“Oh… oh,” she says, sounding shell-shocked.
“Tam? Can you help?”
“Right, right… I’ll be down in two seconds.”
I hang up and hand the phone back to the driver. “She’s coming down.”
He gives me a sheepish smile. “Sorry, but can’t be too careful, ya know,” he says. “I’ve been fooled by a pretty face before.”
“I understand.”
“The prettier the face, the more careful you gotta be,” he continues. “My old man used to say that all the time. And you’ve got one of the prettiest faces I’ve ever seen.”
I give him a tight smile and look out the window just as Tamara rushes out of her building with a couple of dollar bills clutched in her palm.
“There she is,” I say, before jumping out of the cab.
Tamara looks at me like I have a second head sprouting out of my neck before hurrying over and paying the driver. Then she grabs my hand and pulls me back into her building.
The moment we step into the elevator and the doors close, she turns to me.
“What the fuck?!” she breathes.
I shake my head. “Where do I even start?”
“How about you start from the beginning?”
She reaches out and wipes something off my cheek.
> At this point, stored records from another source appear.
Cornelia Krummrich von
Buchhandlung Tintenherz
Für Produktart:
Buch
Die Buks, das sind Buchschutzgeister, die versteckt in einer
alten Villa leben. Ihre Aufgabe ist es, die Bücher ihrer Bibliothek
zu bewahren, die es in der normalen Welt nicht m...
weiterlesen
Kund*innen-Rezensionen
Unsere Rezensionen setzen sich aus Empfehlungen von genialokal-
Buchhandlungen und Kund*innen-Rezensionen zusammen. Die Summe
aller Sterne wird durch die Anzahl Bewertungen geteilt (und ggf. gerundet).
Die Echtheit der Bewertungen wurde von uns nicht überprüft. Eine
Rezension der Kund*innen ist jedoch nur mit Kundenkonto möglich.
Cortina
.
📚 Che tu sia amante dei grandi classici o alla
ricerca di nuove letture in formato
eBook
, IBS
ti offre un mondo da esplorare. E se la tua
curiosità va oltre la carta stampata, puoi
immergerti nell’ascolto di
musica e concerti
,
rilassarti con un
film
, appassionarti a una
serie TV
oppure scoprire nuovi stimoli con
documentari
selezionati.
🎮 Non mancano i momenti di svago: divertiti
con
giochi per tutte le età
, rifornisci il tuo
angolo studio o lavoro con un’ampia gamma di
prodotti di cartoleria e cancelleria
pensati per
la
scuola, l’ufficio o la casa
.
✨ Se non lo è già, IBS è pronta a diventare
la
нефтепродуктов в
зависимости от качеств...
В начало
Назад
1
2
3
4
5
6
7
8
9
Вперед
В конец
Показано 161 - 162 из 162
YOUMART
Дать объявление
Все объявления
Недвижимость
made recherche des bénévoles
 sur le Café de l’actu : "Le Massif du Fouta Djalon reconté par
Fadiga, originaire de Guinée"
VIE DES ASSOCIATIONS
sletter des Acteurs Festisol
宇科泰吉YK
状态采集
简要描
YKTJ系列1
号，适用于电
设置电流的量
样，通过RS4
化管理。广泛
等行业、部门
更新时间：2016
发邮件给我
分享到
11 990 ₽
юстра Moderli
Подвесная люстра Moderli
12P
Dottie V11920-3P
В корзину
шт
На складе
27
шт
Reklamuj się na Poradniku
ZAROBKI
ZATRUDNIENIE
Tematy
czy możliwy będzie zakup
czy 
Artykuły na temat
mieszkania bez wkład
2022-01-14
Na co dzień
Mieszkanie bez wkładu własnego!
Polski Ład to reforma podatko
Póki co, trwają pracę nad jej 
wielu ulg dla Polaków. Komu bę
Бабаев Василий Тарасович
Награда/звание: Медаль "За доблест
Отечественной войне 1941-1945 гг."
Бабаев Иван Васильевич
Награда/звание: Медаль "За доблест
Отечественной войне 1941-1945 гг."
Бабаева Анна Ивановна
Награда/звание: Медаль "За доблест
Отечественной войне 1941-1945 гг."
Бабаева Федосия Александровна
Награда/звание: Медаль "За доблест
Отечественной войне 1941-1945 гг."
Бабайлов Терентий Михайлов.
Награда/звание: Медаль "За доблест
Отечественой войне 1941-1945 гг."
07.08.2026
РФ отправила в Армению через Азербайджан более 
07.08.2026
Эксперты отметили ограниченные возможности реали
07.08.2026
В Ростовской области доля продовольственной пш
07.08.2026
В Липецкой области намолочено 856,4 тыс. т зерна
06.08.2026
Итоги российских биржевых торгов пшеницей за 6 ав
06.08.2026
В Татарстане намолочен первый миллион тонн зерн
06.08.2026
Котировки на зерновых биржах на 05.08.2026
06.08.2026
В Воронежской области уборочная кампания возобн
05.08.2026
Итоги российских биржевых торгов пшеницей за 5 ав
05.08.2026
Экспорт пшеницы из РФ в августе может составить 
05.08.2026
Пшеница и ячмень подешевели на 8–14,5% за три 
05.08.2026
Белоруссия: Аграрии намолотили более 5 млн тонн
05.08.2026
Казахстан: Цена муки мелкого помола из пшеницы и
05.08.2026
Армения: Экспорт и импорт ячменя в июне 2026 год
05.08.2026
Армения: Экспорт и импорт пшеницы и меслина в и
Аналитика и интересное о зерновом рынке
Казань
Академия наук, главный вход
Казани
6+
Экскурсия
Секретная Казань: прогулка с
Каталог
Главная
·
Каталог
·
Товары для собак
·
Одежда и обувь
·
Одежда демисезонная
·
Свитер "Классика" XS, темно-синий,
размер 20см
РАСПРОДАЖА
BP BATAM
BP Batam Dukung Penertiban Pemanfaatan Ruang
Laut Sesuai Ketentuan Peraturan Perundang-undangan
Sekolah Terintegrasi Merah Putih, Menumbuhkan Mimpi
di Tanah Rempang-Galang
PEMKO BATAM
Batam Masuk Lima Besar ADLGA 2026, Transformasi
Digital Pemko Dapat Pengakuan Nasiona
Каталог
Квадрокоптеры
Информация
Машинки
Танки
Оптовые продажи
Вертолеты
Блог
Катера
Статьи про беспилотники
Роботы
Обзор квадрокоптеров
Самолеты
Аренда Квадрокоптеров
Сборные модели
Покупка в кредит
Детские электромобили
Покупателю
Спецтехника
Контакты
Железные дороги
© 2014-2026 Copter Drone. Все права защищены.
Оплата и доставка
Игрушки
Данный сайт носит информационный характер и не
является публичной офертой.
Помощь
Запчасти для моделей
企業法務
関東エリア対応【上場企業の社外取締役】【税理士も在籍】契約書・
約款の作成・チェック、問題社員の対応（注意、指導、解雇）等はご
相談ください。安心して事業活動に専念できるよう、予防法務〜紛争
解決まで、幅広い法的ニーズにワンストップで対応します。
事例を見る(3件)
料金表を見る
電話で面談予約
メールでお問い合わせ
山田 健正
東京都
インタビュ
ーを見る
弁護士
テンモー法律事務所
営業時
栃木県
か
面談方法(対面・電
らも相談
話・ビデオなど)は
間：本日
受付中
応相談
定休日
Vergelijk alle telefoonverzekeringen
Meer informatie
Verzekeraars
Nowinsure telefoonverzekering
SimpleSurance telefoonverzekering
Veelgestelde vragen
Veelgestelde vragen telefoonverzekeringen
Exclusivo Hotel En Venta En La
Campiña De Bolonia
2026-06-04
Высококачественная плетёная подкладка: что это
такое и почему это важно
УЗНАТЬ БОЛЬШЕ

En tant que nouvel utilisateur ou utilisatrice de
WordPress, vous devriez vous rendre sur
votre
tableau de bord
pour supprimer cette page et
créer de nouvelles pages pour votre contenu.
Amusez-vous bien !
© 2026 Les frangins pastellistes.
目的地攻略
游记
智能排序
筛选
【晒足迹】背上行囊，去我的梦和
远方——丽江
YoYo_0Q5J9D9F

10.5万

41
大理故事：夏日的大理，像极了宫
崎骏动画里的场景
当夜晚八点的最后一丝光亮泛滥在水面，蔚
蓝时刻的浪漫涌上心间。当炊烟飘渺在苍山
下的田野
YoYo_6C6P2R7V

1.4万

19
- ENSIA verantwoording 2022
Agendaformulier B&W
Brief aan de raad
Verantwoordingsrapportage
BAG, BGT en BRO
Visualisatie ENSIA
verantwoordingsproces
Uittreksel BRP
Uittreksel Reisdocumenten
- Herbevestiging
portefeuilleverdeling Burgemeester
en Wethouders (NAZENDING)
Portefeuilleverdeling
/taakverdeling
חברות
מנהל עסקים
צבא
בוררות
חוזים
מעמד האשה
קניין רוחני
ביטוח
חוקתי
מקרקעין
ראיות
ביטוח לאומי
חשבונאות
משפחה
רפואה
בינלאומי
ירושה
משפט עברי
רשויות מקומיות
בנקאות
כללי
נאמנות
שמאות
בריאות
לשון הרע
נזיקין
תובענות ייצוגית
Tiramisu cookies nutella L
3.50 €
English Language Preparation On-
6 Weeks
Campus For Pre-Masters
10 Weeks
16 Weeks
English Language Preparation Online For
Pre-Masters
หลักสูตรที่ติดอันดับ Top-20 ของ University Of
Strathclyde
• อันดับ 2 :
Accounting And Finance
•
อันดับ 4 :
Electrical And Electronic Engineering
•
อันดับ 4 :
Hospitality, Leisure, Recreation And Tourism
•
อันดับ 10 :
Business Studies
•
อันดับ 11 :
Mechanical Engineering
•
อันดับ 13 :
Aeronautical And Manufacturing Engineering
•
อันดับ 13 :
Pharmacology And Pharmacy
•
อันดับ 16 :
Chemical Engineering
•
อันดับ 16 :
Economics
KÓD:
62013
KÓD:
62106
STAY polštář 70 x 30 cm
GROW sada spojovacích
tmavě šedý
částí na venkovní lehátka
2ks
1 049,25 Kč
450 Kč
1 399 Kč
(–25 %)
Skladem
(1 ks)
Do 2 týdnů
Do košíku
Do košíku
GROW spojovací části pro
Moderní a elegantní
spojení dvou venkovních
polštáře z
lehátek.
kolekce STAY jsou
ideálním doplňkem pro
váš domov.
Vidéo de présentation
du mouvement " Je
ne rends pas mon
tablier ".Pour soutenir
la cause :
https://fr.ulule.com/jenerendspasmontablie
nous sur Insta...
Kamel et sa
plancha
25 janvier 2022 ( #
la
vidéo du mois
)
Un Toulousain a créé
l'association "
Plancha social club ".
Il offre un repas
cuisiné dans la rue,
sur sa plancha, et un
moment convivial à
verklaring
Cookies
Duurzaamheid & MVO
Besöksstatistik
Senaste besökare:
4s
I turn my head to the side and catch my reflection in the mirrors that hang on either side of the elevator walls.
It’s enough to make me want to scream.
My eyes are huge and bloodshot, my cheeks look like they’ve hollowed in, and my hair is a dirty, matted mess that clings to the side of my face.
I’m half a ghost myself.
The elevator doors open on the sixth floor and I follow Tamara down the broad corridor, around the corner, and into her apartment.
I stop one step over the threshold. Tam realizes I’m frozen in place and turns around to face me.
“Esme?”
I don’t trust my voice. She wants an explanation for why I’m showing up at her doorstep unannounced and broke, looking like hell warmed over. She wants to know what happened. She wants me to start from the beginning.
But what was the beginning?
Was it when Artem had stormed the compound and murdered my entire household?
Was it when our paths had first crossed at The Siren four months before then?
Was it the day I was born into this horrible world?
I see the concern in Tamara’s eyes, pure and honest. That’s what unravels me.
I open my mouth to explain, but only a sob comes out.
And then I’m crying—full, hacking sobs that double me over and drain the breath from my lungs.
Tamara’s face crumples as she moves towards me and wraps her arms around me.